Das Buch fängt stark an. Der Spannungsbogen rast nach oben, aber sinkt ab der Hälfte wieder ab ohne jemals die Spitze erreicht zu haben. In dieser Geschichte gibt es so viele verpasste Chancen. Zum Beispiel: Hätte eine Mutter wirklich so schlaff und gleichgültig reagiert? Nein! Die Mutter hätte sie angezeigt. Es wäre vor Gericht gegangen. Wie würde ein Gericht entscheiden? Hätte Junie eine mildere Strafe bekommen, hätte sie von einer weisen Person kopiert? Wie geht das Gesetz in diesem speziellen Fall mit Rassismus um? Kann man hier überhaupt von Rassismus sprechen?

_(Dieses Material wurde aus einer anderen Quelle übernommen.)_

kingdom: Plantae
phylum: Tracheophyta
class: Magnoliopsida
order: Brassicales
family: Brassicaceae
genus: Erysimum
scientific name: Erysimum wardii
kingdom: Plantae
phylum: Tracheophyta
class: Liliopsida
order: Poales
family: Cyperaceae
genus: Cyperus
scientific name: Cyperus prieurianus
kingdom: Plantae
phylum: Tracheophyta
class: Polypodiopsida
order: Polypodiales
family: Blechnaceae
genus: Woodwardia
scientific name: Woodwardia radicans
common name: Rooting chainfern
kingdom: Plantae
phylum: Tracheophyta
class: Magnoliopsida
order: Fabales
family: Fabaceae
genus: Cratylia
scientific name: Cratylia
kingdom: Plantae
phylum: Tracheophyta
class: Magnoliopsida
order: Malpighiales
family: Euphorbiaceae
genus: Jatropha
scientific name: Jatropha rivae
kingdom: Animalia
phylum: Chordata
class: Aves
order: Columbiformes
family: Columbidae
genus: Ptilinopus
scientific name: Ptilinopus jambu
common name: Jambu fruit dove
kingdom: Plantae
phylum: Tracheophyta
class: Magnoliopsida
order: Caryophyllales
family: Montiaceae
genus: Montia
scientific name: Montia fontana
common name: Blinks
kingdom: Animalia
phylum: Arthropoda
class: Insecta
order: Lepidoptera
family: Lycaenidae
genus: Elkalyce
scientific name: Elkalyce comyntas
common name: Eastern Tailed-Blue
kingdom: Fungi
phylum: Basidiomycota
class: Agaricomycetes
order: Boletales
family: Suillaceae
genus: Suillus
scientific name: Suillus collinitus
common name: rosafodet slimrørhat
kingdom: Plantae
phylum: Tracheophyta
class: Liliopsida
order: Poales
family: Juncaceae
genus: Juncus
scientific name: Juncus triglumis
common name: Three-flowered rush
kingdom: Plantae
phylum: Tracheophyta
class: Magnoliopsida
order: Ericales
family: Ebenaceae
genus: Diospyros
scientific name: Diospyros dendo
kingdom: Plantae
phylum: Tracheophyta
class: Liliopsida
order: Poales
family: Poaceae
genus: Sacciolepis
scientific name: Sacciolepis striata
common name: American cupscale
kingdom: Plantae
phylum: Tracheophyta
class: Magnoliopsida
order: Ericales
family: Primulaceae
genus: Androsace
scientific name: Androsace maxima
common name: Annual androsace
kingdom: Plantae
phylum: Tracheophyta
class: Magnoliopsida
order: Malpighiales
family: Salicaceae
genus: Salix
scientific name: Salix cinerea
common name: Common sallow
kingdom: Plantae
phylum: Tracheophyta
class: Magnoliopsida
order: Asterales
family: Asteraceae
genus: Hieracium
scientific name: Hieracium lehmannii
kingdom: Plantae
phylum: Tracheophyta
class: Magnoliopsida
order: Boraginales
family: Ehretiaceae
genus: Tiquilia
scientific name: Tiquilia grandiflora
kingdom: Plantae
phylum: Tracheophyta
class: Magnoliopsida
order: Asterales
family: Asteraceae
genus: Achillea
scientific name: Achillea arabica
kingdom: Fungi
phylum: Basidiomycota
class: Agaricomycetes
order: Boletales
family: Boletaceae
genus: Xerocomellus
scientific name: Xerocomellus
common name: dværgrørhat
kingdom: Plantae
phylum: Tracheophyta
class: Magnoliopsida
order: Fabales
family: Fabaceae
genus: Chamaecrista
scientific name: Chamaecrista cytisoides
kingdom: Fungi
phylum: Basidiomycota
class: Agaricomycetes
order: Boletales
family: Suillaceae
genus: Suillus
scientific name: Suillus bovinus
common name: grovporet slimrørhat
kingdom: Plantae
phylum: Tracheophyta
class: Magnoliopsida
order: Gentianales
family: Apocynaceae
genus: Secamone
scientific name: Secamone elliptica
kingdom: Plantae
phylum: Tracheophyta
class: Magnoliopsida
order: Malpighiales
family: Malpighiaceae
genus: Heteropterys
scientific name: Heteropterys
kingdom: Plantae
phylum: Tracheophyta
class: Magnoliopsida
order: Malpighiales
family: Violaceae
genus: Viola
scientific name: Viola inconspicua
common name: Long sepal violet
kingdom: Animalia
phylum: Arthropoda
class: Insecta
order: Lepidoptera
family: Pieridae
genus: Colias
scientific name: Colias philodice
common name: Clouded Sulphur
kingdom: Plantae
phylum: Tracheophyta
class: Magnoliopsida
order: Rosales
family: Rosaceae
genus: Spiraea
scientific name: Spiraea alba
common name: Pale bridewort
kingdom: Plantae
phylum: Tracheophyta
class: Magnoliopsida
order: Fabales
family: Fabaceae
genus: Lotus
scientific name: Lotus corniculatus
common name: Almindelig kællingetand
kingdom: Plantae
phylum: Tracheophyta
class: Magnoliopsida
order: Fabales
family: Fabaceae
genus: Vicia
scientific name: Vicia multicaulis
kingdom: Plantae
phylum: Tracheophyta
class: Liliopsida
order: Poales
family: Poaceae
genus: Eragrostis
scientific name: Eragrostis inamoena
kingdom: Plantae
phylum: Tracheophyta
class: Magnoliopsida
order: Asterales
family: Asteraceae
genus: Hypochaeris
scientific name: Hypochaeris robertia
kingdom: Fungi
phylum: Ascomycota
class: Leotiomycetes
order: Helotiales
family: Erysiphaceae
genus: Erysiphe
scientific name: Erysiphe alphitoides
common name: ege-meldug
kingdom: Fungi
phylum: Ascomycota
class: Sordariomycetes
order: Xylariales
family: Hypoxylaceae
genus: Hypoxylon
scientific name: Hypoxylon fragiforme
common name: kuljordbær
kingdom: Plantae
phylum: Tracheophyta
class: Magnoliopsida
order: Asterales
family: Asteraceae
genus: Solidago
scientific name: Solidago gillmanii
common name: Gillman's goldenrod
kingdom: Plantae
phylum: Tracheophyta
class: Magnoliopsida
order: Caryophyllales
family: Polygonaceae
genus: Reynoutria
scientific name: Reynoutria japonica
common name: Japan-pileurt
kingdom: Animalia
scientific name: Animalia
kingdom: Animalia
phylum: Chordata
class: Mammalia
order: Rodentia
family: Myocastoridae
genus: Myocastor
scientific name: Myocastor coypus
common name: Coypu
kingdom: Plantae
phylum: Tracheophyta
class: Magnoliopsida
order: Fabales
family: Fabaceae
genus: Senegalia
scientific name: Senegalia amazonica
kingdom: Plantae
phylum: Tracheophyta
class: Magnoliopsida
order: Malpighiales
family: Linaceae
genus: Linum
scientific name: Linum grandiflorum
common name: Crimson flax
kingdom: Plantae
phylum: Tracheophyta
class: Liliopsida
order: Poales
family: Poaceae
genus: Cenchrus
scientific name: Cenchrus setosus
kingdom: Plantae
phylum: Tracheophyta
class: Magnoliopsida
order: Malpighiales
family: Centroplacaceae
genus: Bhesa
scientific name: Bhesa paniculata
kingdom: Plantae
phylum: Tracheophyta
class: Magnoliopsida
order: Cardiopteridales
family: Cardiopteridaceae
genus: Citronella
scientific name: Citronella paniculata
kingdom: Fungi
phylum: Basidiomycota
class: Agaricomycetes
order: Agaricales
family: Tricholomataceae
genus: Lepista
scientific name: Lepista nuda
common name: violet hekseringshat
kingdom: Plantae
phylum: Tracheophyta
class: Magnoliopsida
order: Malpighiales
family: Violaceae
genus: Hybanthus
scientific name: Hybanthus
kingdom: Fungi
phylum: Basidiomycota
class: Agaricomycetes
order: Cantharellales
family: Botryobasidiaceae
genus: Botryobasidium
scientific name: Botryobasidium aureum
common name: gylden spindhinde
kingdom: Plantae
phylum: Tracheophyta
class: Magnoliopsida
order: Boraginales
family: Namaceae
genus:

Oder auch die Frage ob Athena wirklich eines natürlichen Todes gestorben ist oder ob Junie für ihren Tod verantwortlich ist, um das Manuskript stehlen zu können. Das hätte man ausbauen können. Hätte diese Frage sich durch das gesamte Buch gezogen, wäre es spannend gewesen. Es hätte auch die Wichtigkeit der Themen, wie kulturelle Aneignung, marginalisierte Gruppen (etc.) und wie sie im Verlagswesen bzw. auf der ganzen Welt benachteiligt werden, mehr hervorgehoben. Würde die weiße Junie echt so weit gehen ihre asiatische Freundin umzubringen, um von ihr zu profitieren, weil sie weiß, dass diverse Geschichten funktionieren? Mord aus Neid und Habsucht und dann auch noch rassistisch motiviert? Das wird zwar angeschnitten, aber es sticht keineswegs hinaus. Die mittleren Kapitel sind eine einzige Wiederholung der Ereignisse: Junie veröffentlicht ein Buch, sie hat Erfolg, sie feiert sich selbst, sie wird gecancelt, sie verliert sich in Selbstmitleid. Und nochmal das gleiche mit der Novelle.
Auch das mit Athenas Geist hätte man mehr ausbauen können. Junie verliert sich in einer Psychose vor lauter Schuldgefühlen. Was kann Schuld in uns auslösen? Wie kann unsere Psyche sich verändern wenn wir tiefe Schuld verspüren?
Das Ende ist grundsätzlich gut. Das mit Candice macht Sinn. Nur kam es mir so vor als hätte man die Fäden etwas geschmeidiger zusammenführen müssen. So wirkt das Ende etwas dahin geklatscht.
Ich bin sehr enttäuscht. Am Anfang war ich echt gleich nach der ersten Seite gefesselt. Ich hab mich so gefreut. Schade.
Was echt gut war, war das Gendern. Das Buch zeigt auf eine elegante Weise, dass gendergerechte Sprache in einen Text eingewebt werden kann, ohne den Lesefluss zu stören oder das Verständnis zu beeinträchtigen.